One morning she phones him from Munich and asks him to pick her up from London City that afternoon.

As he drives her to Cheyne Walk he asks her how things are and she tells him that the doctors in Germany want to do another operation, that the first one wasn’t entirely successful.

“Okay,” he says.

“They didn’t get all of it or something,” she says. “Or it seems there’s still something there anyway. They say they have to totally remove most of his lower intestine.”

“I’m sorry to hear that,” István says.

“Yes,” she says.

He’s slightly surprised how upset she is.

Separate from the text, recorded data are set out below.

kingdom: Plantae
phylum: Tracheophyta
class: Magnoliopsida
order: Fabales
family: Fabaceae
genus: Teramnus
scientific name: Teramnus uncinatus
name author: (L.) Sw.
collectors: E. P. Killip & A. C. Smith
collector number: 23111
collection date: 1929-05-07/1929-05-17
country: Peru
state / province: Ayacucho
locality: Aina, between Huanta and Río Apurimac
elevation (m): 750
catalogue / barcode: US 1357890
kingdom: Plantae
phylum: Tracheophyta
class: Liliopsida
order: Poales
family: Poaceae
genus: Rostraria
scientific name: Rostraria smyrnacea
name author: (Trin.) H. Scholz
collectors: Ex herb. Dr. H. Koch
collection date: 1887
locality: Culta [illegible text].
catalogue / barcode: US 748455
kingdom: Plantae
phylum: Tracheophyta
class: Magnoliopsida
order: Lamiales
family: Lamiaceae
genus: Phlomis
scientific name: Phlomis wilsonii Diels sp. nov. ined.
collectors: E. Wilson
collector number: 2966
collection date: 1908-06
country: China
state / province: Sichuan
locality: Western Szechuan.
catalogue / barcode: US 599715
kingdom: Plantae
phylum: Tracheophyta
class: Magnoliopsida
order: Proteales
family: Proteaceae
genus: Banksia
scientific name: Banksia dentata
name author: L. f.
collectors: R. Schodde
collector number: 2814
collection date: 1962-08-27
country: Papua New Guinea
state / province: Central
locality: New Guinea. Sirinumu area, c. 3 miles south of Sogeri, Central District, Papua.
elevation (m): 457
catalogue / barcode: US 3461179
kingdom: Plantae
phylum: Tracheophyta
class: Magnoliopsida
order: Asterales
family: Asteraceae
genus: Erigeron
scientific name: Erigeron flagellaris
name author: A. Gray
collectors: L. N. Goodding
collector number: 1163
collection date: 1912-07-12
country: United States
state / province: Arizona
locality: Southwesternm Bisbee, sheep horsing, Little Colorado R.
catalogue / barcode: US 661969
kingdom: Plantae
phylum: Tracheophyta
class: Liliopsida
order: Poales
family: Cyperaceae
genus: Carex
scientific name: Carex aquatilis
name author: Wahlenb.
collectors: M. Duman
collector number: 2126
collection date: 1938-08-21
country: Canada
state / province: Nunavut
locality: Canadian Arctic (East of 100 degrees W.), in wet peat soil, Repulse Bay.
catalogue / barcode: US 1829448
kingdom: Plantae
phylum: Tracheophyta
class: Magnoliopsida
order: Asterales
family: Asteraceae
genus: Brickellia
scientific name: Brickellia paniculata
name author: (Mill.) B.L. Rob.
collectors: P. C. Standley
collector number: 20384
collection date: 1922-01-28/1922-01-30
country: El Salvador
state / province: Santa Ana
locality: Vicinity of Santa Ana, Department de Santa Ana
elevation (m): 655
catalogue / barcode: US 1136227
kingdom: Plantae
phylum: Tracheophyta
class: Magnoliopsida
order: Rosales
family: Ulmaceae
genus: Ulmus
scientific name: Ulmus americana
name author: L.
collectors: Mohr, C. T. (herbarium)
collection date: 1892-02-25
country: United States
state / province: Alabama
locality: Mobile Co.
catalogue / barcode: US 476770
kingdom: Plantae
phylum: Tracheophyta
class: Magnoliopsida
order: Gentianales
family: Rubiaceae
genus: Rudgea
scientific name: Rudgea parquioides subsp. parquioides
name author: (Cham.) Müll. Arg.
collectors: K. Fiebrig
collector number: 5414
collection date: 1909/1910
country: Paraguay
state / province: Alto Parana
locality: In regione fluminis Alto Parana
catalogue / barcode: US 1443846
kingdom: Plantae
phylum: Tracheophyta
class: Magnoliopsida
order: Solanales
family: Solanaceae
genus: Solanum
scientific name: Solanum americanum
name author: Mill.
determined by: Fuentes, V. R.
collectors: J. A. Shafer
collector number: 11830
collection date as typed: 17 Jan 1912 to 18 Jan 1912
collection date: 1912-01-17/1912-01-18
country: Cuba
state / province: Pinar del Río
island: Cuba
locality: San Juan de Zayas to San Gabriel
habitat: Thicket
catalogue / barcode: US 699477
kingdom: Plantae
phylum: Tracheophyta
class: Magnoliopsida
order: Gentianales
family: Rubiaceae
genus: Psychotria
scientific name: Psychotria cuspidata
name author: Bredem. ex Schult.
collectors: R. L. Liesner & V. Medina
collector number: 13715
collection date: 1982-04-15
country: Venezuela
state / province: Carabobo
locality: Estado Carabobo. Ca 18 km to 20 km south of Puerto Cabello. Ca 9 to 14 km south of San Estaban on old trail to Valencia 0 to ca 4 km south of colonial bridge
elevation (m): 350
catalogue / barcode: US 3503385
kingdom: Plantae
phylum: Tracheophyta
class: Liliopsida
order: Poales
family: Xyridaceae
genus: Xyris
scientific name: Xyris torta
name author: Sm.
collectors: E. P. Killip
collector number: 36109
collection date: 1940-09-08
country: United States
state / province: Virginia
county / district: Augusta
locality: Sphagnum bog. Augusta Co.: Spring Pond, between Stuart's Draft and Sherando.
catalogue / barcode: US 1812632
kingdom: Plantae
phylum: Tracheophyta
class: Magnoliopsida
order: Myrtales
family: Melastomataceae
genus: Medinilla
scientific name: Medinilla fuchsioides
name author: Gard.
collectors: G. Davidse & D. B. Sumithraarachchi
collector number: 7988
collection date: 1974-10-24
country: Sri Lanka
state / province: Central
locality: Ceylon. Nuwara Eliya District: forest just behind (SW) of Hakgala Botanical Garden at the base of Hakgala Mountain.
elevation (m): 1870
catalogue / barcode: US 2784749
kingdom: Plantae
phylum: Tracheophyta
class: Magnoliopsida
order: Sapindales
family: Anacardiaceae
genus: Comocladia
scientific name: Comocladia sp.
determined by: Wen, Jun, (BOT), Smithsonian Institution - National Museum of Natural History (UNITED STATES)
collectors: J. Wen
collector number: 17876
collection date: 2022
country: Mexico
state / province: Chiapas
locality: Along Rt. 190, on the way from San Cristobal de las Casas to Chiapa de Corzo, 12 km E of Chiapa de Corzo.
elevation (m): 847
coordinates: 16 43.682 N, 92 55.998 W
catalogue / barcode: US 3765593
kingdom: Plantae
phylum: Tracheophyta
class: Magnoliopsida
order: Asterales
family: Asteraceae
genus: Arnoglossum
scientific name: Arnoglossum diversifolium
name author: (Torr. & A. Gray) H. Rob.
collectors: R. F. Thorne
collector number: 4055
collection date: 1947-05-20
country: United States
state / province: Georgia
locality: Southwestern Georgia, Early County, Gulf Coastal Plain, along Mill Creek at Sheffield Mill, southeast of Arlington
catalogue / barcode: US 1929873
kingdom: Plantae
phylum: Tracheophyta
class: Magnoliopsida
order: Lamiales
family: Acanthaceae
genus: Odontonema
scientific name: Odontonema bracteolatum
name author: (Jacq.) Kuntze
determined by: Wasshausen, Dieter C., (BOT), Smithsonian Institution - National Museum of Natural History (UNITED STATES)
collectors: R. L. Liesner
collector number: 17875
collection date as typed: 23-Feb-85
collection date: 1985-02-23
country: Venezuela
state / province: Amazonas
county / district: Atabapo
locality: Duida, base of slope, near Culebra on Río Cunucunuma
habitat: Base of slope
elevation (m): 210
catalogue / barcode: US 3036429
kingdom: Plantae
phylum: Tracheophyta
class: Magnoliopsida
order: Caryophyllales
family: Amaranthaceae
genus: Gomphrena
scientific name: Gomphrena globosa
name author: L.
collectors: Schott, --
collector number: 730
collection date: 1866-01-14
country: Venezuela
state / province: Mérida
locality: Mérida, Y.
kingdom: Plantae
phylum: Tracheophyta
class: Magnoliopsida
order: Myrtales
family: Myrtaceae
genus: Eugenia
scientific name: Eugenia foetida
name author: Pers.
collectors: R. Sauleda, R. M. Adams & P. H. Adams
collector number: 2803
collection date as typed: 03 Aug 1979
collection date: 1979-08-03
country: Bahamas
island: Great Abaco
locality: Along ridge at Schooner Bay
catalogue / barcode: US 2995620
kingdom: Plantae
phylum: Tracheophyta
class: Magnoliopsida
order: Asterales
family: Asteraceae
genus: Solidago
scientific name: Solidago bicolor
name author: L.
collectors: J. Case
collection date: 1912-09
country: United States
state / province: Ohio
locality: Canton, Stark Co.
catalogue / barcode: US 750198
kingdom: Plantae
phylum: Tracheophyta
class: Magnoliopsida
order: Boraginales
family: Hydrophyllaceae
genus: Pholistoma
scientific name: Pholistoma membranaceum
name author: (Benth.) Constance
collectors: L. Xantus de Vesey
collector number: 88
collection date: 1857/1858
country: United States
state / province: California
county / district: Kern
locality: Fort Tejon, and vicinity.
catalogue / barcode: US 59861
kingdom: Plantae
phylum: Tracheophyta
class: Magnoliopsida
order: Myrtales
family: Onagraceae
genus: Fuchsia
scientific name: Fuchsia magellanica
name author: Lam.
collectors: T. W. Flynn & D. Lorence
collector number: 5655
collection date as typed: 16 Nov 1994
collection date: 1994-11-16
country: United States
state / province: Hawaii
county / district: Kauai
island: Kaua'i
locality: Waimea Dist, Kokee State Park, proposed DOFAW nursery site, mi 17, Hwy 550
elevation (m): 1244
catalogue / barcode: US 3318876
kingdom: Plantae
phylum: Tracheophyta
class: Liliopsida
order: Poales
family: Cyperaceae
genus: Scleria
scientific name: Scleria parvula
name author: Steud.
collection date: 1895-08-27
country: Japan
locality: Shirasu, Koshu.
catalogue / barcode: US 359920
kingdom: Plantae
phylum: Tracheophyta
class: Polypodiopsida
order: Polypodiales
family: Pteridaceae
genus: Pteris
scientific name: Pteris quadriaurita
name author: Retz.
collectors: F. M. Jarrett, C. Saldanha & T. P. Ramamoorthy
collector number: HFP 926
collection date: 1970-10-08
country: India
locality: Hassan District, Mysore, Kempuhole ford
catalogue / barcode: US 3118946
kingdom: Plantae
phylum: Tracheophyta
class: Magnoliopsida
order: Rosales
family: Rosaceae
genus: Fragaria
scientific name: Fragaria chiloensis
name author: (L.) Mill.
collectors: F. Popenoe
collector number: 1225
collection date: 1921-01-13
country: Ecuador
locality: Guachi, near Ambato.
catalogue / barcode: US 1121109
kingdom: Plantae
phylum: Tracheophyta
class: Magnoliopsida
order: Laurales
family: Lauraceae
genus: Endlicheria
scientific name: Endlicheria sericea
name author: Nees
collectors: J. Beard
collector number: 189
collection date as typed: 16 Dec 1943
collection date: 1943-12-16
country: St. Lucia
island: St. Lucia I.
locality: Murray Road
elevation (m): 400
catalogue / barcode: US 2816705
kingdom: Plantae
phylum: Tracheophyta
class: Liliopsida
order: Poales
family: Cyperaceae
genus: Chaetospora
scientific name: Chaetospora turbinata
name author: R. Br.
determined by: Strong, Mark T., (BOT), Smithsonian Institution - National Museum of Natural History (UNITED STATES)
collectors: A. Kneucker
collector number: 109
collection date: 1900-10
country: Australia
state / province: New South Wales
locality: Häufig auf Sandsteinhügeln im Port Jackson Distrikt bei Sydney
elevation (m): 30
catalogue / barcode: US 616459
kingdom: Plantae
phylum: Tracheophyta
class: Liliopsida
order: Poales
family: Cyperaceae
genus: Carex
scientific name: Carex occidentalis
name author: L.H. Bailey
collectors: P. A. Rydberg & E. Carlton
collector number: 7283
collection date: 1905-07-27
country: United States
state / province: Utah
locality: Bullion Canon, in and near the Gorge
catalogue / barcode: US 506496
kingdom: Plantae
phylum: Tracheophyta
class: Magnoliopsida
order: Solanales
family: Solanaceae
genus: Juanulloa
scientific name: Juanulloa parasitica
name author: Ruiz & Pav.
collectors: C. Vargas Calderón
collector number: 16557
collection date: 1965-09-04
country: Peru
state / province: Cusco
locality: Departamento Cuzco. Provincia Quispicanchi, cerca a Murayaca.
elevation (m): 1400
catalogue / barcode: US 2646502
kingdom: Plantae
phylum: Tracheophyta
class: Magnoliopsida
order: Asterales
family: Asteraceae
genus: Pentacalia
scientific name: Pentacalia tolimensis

It has always seemed to him that she had no significant feelings for her husband, that if she ever loved him she didn’t anymore.

She has said as much herself, more than once.

The thing is, it’s not as simple as that, he thinks.

Whatever word she wanted to use for it, or not use, there obviously was a significant emotional attachment there.

It was naive of him to think that it might be otherwise.

He seems to be the last person she wants to talk to about it though.

She has lunch with her friend the artist.

“Are you okay?” he asks her when he picks her up afterward at the River Café.

“Yes,” she says.

“Sure?”

“Yes,” she says again, wiping her eyes.

“If you want to talk to me,” he says.

“I don’t,” she says.

“Okay,” he says.

They drive back to Cheyne Walk in silence.

The next day she flies to Germany again, and there’s something so stiff and distant about the way they part at the airport that driving back into London he wonders if this is it, if the whole of the last year has just been a waste of time.